When tests need different setup scenarios, use named setup variants (not nested `describe` + `beforeEach`):

```typescript
// Good — composable setup functions
function setupWithFiles() {
	const { files } = setup();
	files.set(makeRow('f1', 'test.txt'));
	files.set(makeRow('f2', 'other.txt'));
	return { files };
}

test('lists all files', () => {
	const { files } = setupWithFiles();
	expect(files.count()).toBe(2);
});
```

## References

- Kent C. Dodds, ["Avoid Nesting When You're Testing"](https://kentcdodds.com/blog/avoid-nesting-when-youre-testing) — setup functions over beforeEach, flat tests
- Kent C. Dodds, ["AHA Testing"](https://kentcdodds.com/blog/aha-testing) — avoid hasty abstractions in tests
- Kent C. Dodds, [Testing JavaScript](https://testingjavascript.com) — Test Object Factory Pattern
- Matt Pocock, ["How to test your types"](https://www.totaltypescript.com/how-to-test-your-types) — vitest `expectTypeOf` for type testing
- Matt Pocock, [`shoehorn`](https://github.com/total-typescript/shoehorn) — partial mocks for test ergonomics

Overview

This skill validates test file conventions for TypeScript projects: setup functions, factory patterns, test organization, type testing, and naming.

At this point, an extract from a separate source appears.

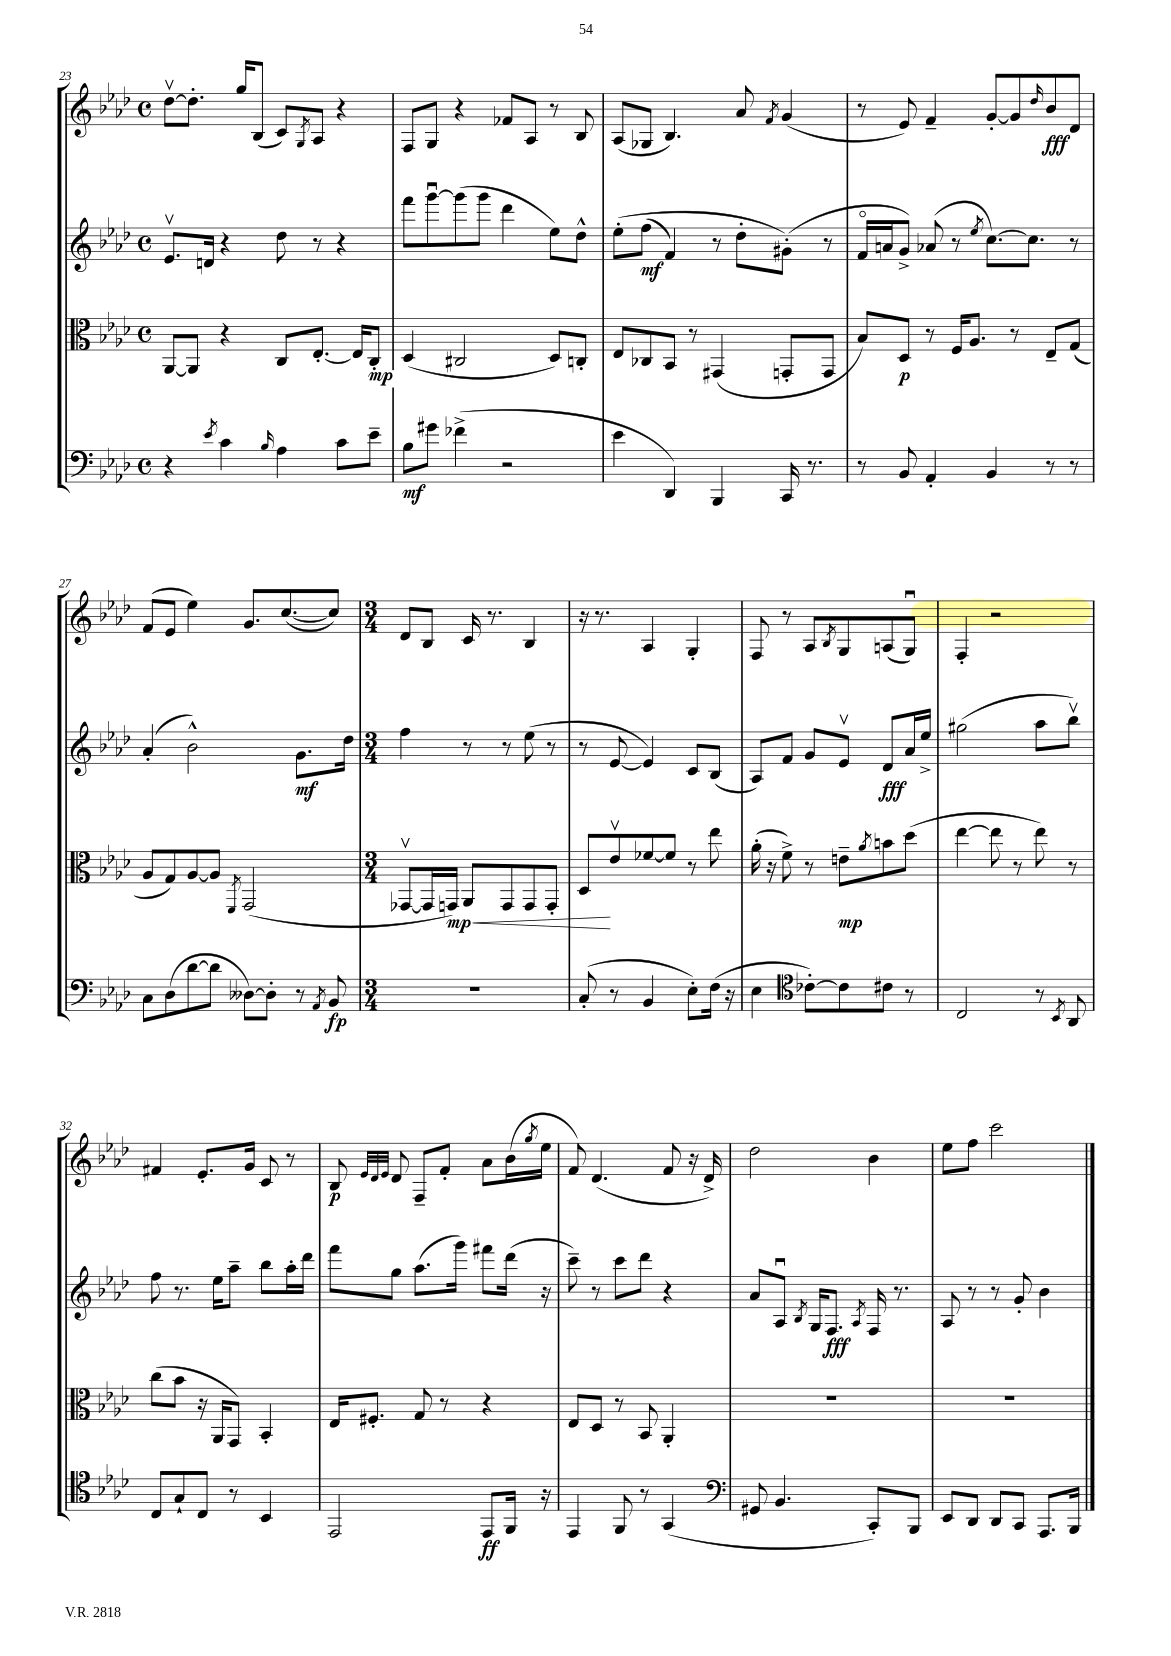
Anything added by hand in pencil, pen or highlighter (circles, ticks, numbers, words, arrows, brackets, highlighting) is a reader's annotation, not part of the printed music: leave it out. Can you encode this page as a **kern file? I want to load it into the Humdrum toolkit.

It helps enforce clear, maintainable *.test.ts files so tests document behavior, are composable, and resist accidental type or state leaks.

How this skill works

The skill inspects test files for required top-of-file JSDoc summaries, section headers for long files, and sensible file splitting by behavioral aspect. It checks for a single setup() pattern that returns a destructured object, discourages beforeEach state, enforces behavior-first test names, and verifies proper use of @ts-expect-error and no as any bypasses. It reports concrete suggestions to rewrite tests that violate these conventions.

When to use it

When creating or refactoring any *.test.ts file to match project conventions
When adding or changing shared test setup, factories, or mocks
When writing or reviewing type tests (.types.test.ts) and negative type assertions
When splitting a large test file into focused concerns (CRUD vs sync vs types)
When enforcing consistent naming and avoiding brittle nested describe/beforeEach patterns

Best practices

Start each test file with a JSDoc block summarizing what is tested and key behaviors
Use a plain setup() that returns a destructured object; call it per test and avoid describe-level mutable state
Name tests as explicit behavior assertions: action + outcome [+ condition], no filler words
Keep negative type tests in dedicated files, use one @ts-expect-error per assertion with explanatory comments
Prefer flat test() calls and composable setup variants instead of deep describe/beforeEach nesting
Define shared, stateless schemas at module scope; keep stateful objects inside setup()

Example use cases

Converting tests that use beforeEach assignment into per-test setup() calls returning named values
Splitting a 700-line test file into module.test.ts, module.sync.test.ts, and module.types.test.ts
Adding @ts-expect-error checks in a .types.test.ts file to verify compile-time rejections
Renaming vague tests like 'should work' into descriptive behavior assertions before merging
Removing incorrect as any usages and replacing them with typed mocks or public-API tests

FAQ

When is setup() not necessary?

If a test file only contains pure function tests with no shared infrastructure or is a type-only test, skip setup().

Can I keep a module-level Y.Doc?

No — stateful objects should be created inside setup() so each test gets fresh state; only stateless schemas belong at module scope.

How do I test compiler type errors in bun:test?

Group negative type tests in a types test file and use // @ts-expect-error with one assertion per line; CI should run bun typecheck (tsc --noEmit).